The Australian share market experienced a sharp decline by midday on Wednesday, following Wall Street’s worst session since early August due to concerns about a slowdown in the US economy.
By 12:18 pm AEST, the S&P/ASX 200 had dropped 144.6 points, or 1.8%, to 7958.60, with all sectors trading in negative territory. Energy stocks, miners, and IT firms recorded the largest losses, with sector declines ranging from 2.4% to 3%.
The downturn in the Australian market was exacerbated by the release of weaker-than-expected GDP figures, which revealed the national economy grew just 0.2% in the three months to June as high-interest rates curtailed consumer spending on discretionary items. Although the Australian Bureau of Statistics reported that the local economy expanded for the 11th consecutive quarter, annual growth slowed to 1% for the 2023-24 period.
Stephen Smith, a partner at Deloitte Access Economics, commented that the economy remains fragile, with growth at its slowest pace since the early 1990s outside of the pandemic. The private sector, according to Smith, is facing conditions similar to a recession, with government spending being the primary driver of growth.
Mining giants like BHP and Rio Tinto saw sharp declines of 2% and 2.6%, respectively, as iron ore prices continued to fall, down 3.5% to $US93.45 per tonne overnight. Fortescue Metals Group lost 3.8% as its shares began trading without the rights to its latest dividend.
Financial stocks also slumped, with all four major banks in the red. Commonwealth Bank dropped 2.1%, NAB fell 2.8%, Westpac slid 1.9%, and ANZ decreased by 1.6%. Macquarie Bank, often dubbed the "Millionaires’ Factory," was down 1.4%.
Tech stocks followed the lead of their US counterparts, with WiseTech dropping 2%, Xero down 3.1%, and NEXTDC declining 3.6%. Meanwhile, Orora led the gains, rising 6.6% after announcing the sale of its North American packaging business for $1.8 billion to Veritiv Corporation. Only a few companies were trading positively, including Auckland International Airport and Resmed, up 0.8% and 0.4%, respectively.
The Australian dollar fell, trading at 67.02 US cents at 12:29 pm AEST.
On Wall Street, the S&P 500 dropped more than 2% overnight as concerns about growth and monetary policy spooked investors. The Nasdaq 100 slid 3.3%, and the Dow Jones fell 1.5%. The VanEck Semiconductor ETF saw its largest decline since March 2020, with Nvidia down 9.5%, and Boeing down 7.3% following an analyst downgrade.
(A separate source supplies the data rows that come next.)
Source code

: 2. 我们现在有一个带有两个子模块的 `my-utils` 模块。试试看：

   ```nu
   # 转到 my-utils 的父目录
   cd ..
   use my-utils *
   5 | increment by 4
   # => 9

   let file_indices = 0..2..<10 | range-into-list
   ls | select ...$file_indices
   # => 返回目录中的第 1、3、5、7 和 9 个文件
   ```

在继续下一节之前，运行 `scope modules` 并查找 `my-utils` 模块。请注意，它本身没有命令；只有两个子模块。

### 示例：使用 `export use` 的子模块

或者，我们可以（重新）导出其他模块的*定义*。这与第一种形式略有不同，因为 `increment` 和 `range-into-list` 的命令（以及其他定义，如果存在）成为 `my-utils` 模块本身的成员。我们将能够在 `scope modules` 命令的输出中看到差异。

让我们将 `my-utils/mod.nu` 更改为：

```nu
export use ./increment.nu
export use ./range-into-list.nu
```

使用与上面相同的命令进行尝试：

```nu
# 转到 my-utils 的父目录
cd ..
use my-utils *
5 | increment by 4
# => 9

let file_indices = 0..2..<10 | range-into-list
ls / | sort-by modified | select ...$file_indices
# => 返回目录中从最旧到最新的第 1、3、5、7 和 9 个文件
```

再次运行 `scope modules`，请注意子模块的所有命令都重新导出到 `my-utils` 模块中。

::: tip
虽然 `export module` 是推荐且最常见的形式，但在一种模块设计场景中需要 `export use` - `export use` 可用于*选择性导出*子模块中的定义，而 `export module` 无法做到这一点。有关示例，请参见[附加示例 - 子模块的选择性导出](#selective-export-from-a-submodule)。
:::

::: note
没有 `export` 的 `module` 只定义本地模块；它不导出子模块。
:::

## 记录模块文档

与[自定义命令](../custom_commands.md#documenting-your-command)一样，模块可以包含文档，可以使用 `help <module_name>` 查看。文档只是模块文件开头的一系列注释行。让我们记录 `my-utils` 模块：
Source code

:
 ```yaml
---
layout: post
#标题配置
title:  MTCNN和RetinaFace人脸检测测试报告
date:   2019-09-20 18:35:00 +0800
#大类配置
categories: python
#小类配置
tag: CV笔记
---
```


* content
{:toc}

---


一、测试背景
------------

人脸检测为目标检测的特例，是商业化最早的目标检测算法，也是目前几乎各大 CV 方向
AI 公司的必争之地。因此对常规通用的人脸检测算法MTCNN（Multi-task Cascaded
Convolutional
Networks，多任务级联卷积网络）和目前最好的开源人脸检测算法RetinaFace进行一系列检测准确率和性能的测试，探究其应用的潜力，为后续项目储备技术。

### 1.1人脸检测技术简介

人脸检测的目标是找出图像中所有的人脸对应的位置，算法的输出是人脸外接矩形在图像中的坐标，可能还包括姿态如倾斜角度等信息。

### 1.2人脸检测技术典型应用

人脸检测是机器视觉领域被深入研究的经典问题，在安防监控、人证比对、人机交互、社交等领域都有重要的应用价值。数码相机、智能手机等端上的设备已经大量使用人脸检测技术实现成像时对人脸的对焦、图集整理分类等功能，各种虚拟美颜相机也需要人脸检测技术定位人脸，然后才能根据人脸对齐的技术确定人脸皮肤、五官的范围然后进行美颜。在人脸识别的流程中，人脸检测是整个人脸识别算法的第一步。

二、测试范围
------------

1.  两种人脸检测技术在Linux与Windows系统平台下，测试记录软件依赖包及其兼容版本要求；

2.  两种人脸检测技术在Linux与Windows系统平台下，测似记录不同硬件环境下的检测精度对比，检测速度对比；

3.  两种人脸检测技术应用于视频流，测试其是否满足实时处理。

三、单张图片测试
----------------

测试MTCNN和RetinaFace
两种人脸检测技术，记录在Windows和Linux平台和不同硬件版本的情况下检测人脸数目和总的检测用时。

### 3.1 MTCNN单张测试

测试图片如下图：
While inflation expectations are relatively stable, the focus has shifted to the health of the US economy, as signs of weakness could prompt further policy easing. Traders are anticipating a significant reduction in the Federal Reserve's interest rate by more than two percentage points over the next year, which would be the steepest cut outside a downturn since the 1980s.
Analysts at Glenmede suggest that the upcoming jobs report will be crucial in determining whether the Fed opts for a 25 or 50 basis-point rate cut. Meanwhile, Treasury yields fell, and market participants continue to speculate about the Fed's next moves amid economic uncertainties.